**Task directions:**
Once the line containing "root of tail: (112, 177)" is found in the records below, return it and each following line exactly, up to and including the line containing "right hip: (168, 431)", and nothing else.

(Items listed in a dataset)

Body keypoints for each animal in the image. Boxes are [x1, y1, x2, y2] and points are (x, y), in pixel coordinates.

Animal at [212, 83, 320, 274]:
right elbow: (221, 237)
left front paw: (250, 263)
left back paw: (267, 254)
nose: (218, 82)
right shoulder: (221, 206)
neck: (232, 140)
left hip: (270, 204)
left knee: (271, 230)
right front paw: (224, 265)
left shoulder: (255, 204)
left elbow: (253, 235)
--
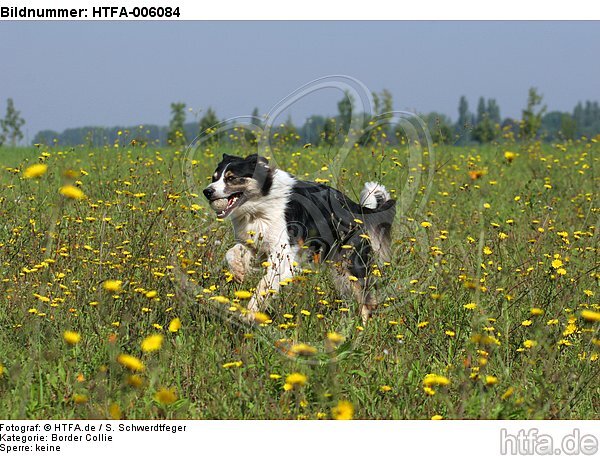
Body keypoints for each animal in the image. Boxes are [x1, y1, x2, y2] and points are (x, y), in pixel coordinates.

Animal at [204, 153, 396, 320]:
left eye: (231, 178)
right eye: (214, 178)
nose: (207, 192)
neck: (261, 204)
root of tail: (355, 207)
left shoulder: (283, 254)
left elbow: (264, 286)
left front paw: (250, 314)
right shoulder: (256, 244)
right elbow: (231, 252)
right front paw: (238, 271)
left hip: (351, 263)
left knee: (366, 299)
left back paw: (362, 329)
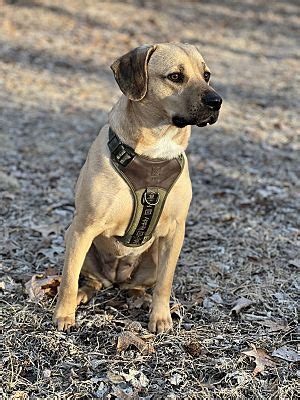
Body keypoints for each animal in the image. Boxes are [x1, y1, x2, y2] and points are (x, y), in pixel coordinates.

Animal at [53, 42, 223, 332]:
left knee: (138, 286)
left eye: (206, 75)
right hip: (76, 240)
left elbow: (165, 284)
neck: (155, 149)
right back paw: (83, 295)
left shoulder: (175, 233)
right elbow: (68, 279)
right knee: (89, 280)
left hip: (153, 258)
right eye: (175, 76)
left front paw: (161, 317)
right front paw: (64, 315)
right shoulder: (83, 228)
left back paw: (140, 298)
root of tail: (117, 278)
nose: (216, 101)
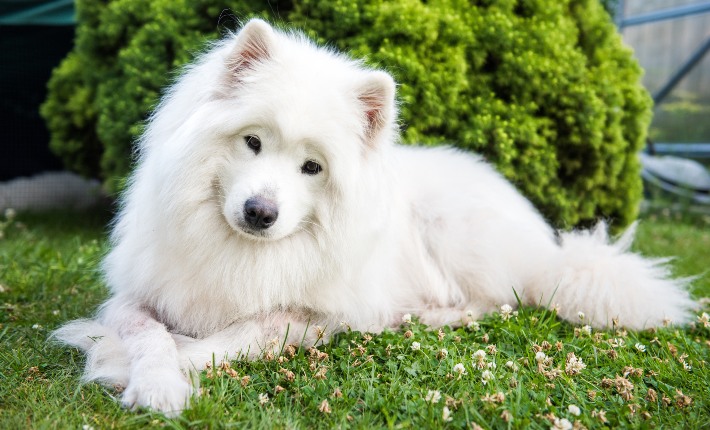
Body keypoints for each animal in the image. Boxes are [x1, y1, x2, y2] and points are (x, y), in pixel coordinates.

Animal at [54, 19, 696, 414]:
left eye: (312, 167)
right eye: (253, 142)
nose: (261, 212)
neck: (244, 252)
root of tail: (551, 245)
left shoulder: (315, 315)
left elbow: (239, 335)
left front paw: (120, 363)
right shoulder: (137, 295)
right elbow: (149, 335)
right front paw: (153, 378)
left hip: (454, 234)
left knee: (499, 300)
...
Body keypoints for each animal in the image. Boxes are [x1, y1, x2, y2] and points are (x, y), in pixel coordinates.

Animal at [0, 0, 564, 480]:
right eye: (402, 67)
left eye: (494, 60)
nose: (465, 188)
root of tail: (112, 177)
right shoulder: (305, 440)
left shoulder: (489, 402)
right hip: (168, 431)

**Result of this task:**
root of tail: (112, 177)
right shoulder: (305, 440)
left shoulder: (489, 402)
right hip: (168, 431)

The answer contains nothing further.